From 'tradigital' consumers and Zero Effort Payment to biometric scanners and iPads that make wine pairing suggestions, the Society for Foodservice Management (SFM) focused on “Technologies of Today, Trends of Tomorrow” at its recent Critical Issues Conference. The speakers included…
• Danna Vetter, vice president of consumer strategies for Aramark,
• Scott Snyder, PhD, chief strategy officer for high tech firm Mobiquity,
• Jonathan Pryor, director of sales for software vendor Agilysis, and
• Stefan Saroiu, PhD, a mobile computing researcher at Microsoft Research in Redmond, WA.
There was also a panel that discussed how technology is impacting foodservice in the Pinellas County (FL) Public Schools. It included Bill Geary, manager of retail and education industries for Fujitsu Biometric Solutions Group; Bob Gottlieb, director of sales for VE South; and the director of food services for Pinellas Schools, Art Dunham. (For more, go to http://tinyurl.com/cttktye).
Pryor talked about the future of hospitality in a digital, interconnected world. He showed a video where a sommelier places guest orders on an iPad, and it makes wine recommendations based on the food order and the guest’s preferences.
Saroiu addressed a similar guest service theme. "Imagine the future of commerce," he said. "The moment you enter the door of a hotel, a restaurant, a plane, they have a lot of information about you, so you can check in without standing in line."
He noted that a system using a wireless proximity transmitter from a smartphone, combined with a facial recognition program and a validation from a human staffer could be used to trigger a ZEP (Zero Effort Payment) transaction that is convenient yet very secure.
Snyder urged attendees to “rethink your innovation model” in the face of the mobile computing revolution. By 2020, he said, seven billion people around the world will have mobile devices, and forward-thinking companies will use that to their advantage. Already, he noted, mobile computing is changing the way the consumer interacts with the foodservice industry through apps that change the path to purchase and that shape food choices (and advocacy).

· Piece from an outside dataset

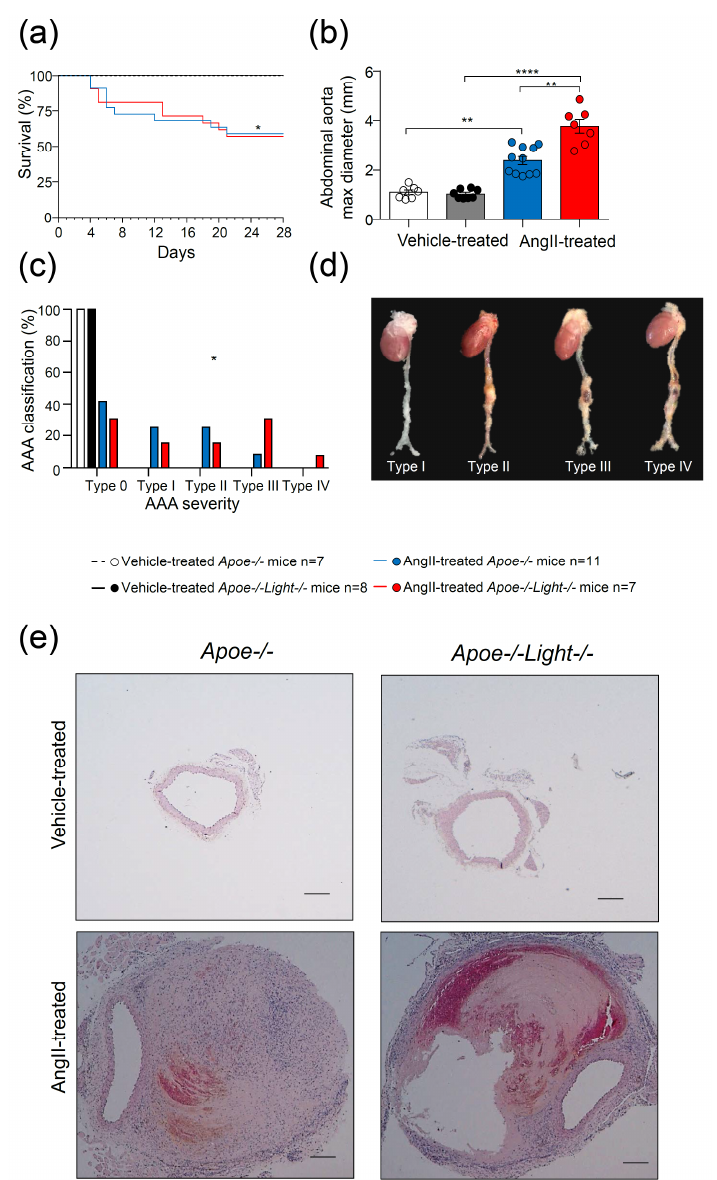
Figure 1. AngII–induced dissecting AAA analysis in Apoe − / − and Apoe − / − Light − / − mice. ( a ) Sur- vival curves for vehicle- and AngII-treated mice. ( b ) Comparison of suprarenal abdominal aorta maximal diameter among groups. ( c ) AngII–induced dissecting AAA severity distribution in all four groups of mice. ( d ) Representative images of whole aortas with AngII–induced dissecting AAA classified by severity and ( e ) abdominal aortic cross-sections stained with hematoxylin-eosin. Scale bar: 200 µ m. Statistical analysis was: Long-rank (Mantel-Cox) test ( a ), two-way ANOVA followed by Tukey’s multiple comparison test ( b ), and Chi-square test ( c ). * p ≤ 0.05, ** p < 0.01, and **** p <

In her keynote address, Vetter noted that “now, we’re looking at the ‘tradigital’ consumer versus the ‘traditional’ consumer. Today’s connected consumer is a member of the first generation of people born into technology—connected 24-7. You are now marketing to an audience with an audience of audiences” as each share information and commentary with others via social media platforms.
Vetter referred to the new Generation C (for “connected”) and noted that on average they switch media 13 times during a standard TV show. “Generation C will be 75 percent of the workforce 13 years from now,” she said. “We’re in big trouble if we don’t know how to connect to them.”